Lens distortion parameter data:
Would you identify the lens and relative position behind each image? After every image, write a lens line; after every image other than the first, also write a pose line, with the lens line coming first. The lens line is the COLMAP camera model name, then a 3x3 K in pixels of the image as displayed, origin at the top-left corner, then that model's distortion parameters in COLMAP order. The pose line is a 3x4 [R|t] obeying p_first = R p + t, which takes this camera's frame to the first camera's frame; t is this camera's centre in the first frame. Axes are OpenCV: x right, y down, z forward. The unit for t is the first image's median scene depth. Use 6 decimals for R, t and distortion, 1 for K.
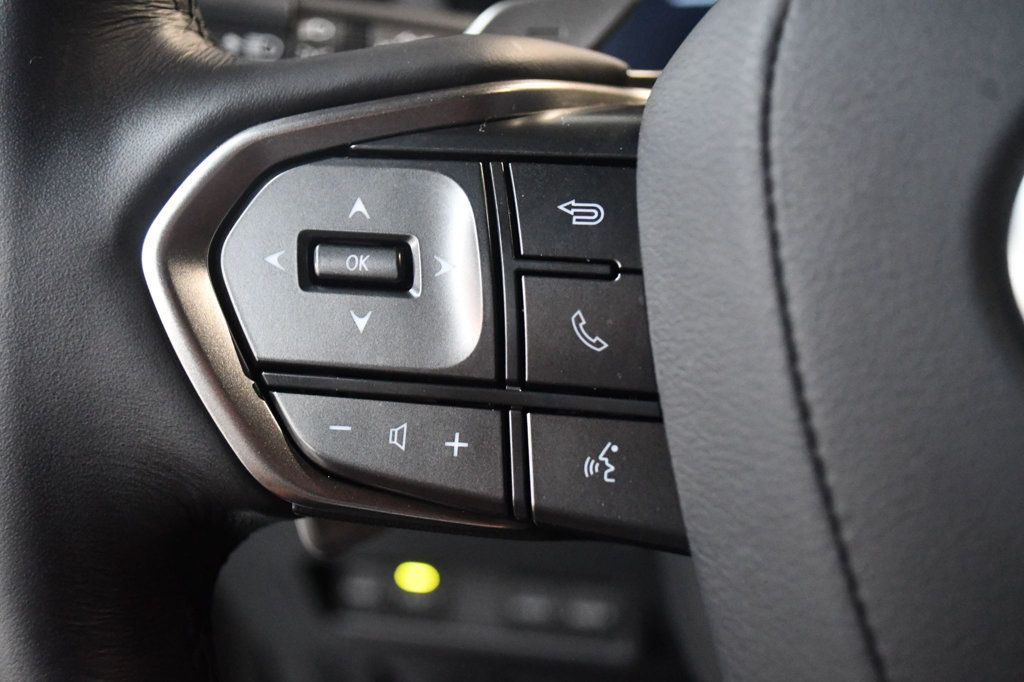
lens RADIAL K [[1416.7, 0, 511.8], [0, 1416.7, 341.6], [0, 0, 1]] dist [-0.020722, 0.000000]
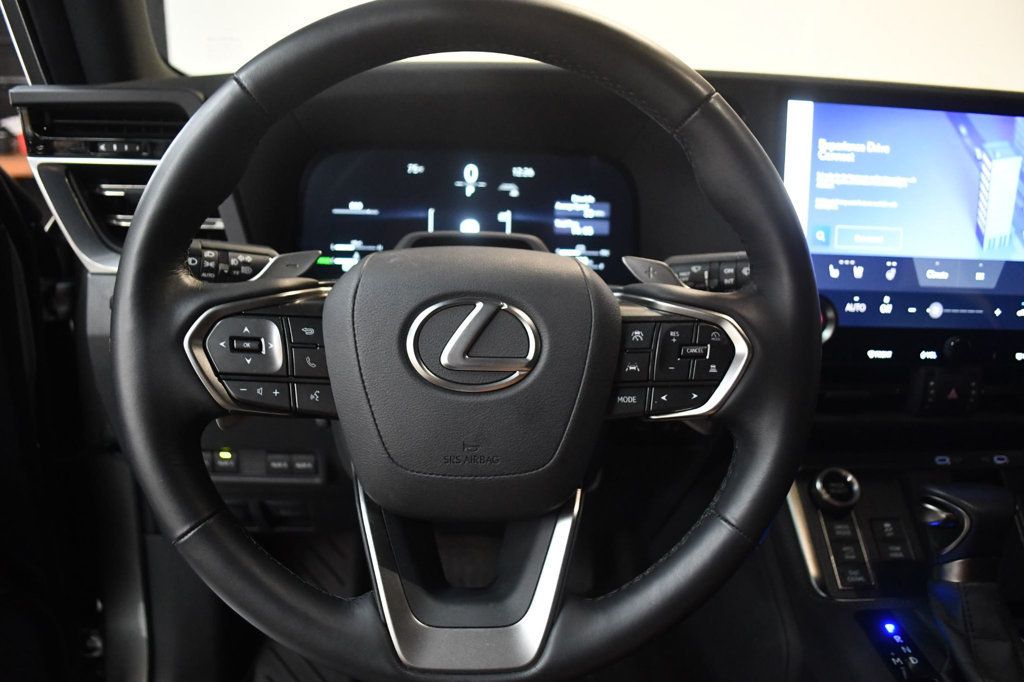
lens RADIAL K [[801.4, 0, 507.4], [0, 801.4, 334.4], [0, 0, 1]] dist [-0.056385, -0.002022]
pose [[0.949239, -0.021883, 0.313795, -0.116122], [0.021247, 0.999759, 0.005448, -0.081388], [-0.313839, 0.001496, 0.949475, -1.214432]]
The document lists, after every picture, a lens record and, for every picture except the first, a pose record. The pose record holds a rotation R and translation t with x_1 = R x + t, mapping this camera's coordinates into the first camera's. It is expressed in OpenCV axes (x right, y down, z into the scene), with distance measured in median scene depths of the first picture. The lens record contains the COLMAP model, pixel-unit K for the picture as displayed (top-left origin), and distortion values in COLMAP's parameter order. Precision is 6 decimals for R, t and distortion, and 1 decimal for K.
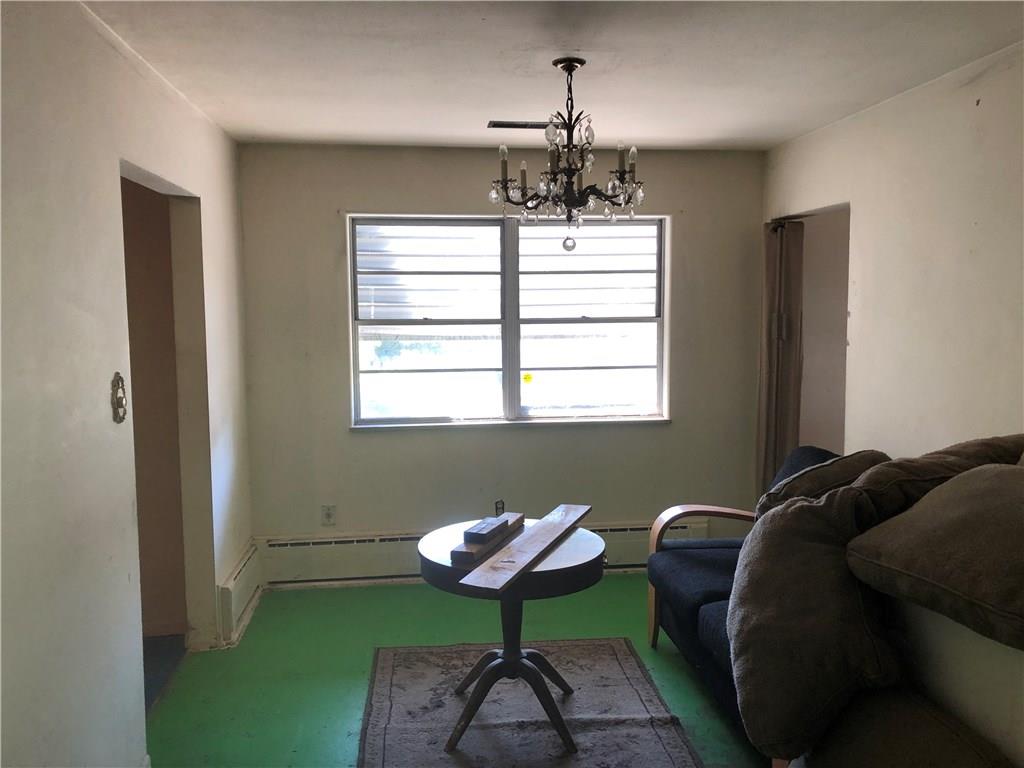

▸ Activity: Would you transcribe each of the entries exactly, skipping the pictures?

▸ Response box:
Would you identify the lens and relative position behind each image? After every image, write a lens line; after every image other than the first, also write a pose line, with the lens line coming first. The lens line is the COLMAP camera model name, then a 3x3 K in pixels of the image as displayed, origin at the top-left corner, then that model's distortion parameters in COLMAP order. The pose line is a 3x4 [R|t] obeying p_first = R p + t, which takes this camera's frame to the first camera's frame; t is this camera's centre in the first frame. Axes are OpenCV: x right, y down, z forward. The unit for t is the first image's median scene depth. Use 6 decimals for R, t and distortion, 1 for K.
lens RADIAL K [[1416.7, 0, 511.8], [0, 1416.7, 341.6], [0, 0, 1]] dist [-0.020722, 0.000000]
lens RADIAL K [[801.4, 0, 507.4], [0, 801.4, 334.4], [0, 0, 1]] dist [-0.056385, -0.002022]
pose [[0.949239, -0.021883, 0.313795, -0.116122], [0.021247, 0.999759, 0.005448, -0.081388], [-0.313839, 0.001496, 0.949475, -1.214432]]
The document lists, after every picture, a lens record and, for every picture except the first, a pose record. The pose record holds a rotation R and translation t with x_1 = R x + t, mapping this camera's coordinates into the first camera's. It is expressed in OpenCV axes (x right, y down, z into the scene), with distance measured in median scene depths of the first picture. The lens record contains the COLMAP model, pixel-unit K for the picture as displayed (top-left origin), and distortion values in COLMAP's parameter order. Precision is 6 decimals for R, t and distortion, and 1 decimal for K.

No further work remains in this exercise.